● EXERCISE BRIEF: The full listing below is to be written out exactly.

● GIVEN DATA:
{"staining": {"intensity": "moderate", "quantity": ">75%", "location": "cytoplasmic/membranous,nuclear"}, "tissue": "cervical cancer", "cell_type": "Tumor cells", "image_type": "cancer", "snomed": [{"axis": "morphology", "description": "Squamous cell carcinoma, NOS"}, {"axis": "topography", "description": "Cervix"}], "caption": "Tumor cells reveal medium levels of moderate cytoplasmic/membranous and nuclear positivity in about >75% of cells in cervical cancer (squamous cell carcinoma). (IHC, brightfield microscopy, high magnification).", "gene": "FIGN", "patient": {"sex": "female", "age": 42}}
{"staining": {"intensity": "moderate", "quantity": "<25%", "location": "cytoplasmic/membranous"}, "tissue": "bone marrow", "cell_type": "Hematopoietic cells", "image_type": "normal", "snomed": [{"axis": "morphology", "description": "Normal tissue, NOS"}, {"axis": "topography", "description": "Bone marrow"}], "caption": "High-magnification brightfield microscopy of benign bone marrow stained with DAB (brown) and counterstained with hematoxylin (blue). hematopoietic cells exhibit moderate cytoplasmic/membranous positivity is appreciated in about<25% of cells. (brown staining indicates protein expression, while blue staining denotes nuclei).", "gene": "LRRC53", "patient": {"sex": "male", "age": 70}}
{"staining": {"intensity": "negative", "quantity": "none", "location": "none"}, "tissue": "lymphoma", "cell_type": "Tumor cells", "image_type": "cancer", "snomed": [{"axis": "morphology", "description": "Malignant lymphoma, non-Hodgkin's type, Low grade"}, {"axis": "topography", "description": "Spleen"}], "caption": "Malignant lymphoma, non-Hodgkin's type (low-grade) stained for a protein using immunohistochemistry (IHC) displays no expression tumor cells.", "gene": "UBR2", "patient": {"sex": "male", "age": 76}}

● EXERCISE RESPONSE:
{"staining": {"intensity": "moderate", "quantity": ">75%", "location": "cytoplasmic/membranous,nuclear"}, "tissue": "cervical cancer", "cell_type": "Tumor cells", "image_type": "cancer", "snomed": [{"axis": "morphology", "description": "Squamous cell carcinoma, NOS"}, {"axis": "topography", "description": "Cervix"}], "caption": "Tumor cells reveal medium levels of moderate cytoplasmic/membranous and nuclear positivity in about >75% of cells in cervical cancer (squamous cell carcinoma). (IHC, brightfield microscopy, high magnification).", "gene": "FIGN", "patient": {"sex": "female", "age": 42}}
{"staining": {"intensity": "moderate", "quantity": "<25%", "location": "cytoplasmic/membranous"}, "tissue": "bone marrow", "cell_type": "Hematopoietic cells", "image_type": "normal", "snomed": [{"axis": "morphology", "description": "Normal tissue, NOS"}, {"axis": "topography", "description": "Bone marrow"}], "caption": "High-magnification brightfield microscopy of benign bone marrow stained with DAB (brown) and counterstained with hematoxylin (blue). hematopoietic cells exhibit moderate cytoplasmic/membranous positivity is appreciated in about<25% of cells. (brown staining indicates protein expression, while blue staining denotes nuclei).", "gene": "LRRC53", "patient": {"sex": "male", "age": 70}}
{"staining": {"intensity": "negative", "quantity": "none", "location": "none"}, "tissue": "lymphoma", "cell_type": "Tumor cells", "image_type": "cancer", "snomed": [{"axis": "morphology", "description": "Malignant lymphoma, non-Hodgkin's type, Low grade"}, {"axis": "topography", "description": "Spleen"}], "caption": "Malignant lymphoma, non-Hodgkin's type (low-grade) stained for a protein using immunohistochemistry (IHC) displays no expression tumor cells.", "gene": "UBR2", "patient": {"sex": "male", "age": 76}}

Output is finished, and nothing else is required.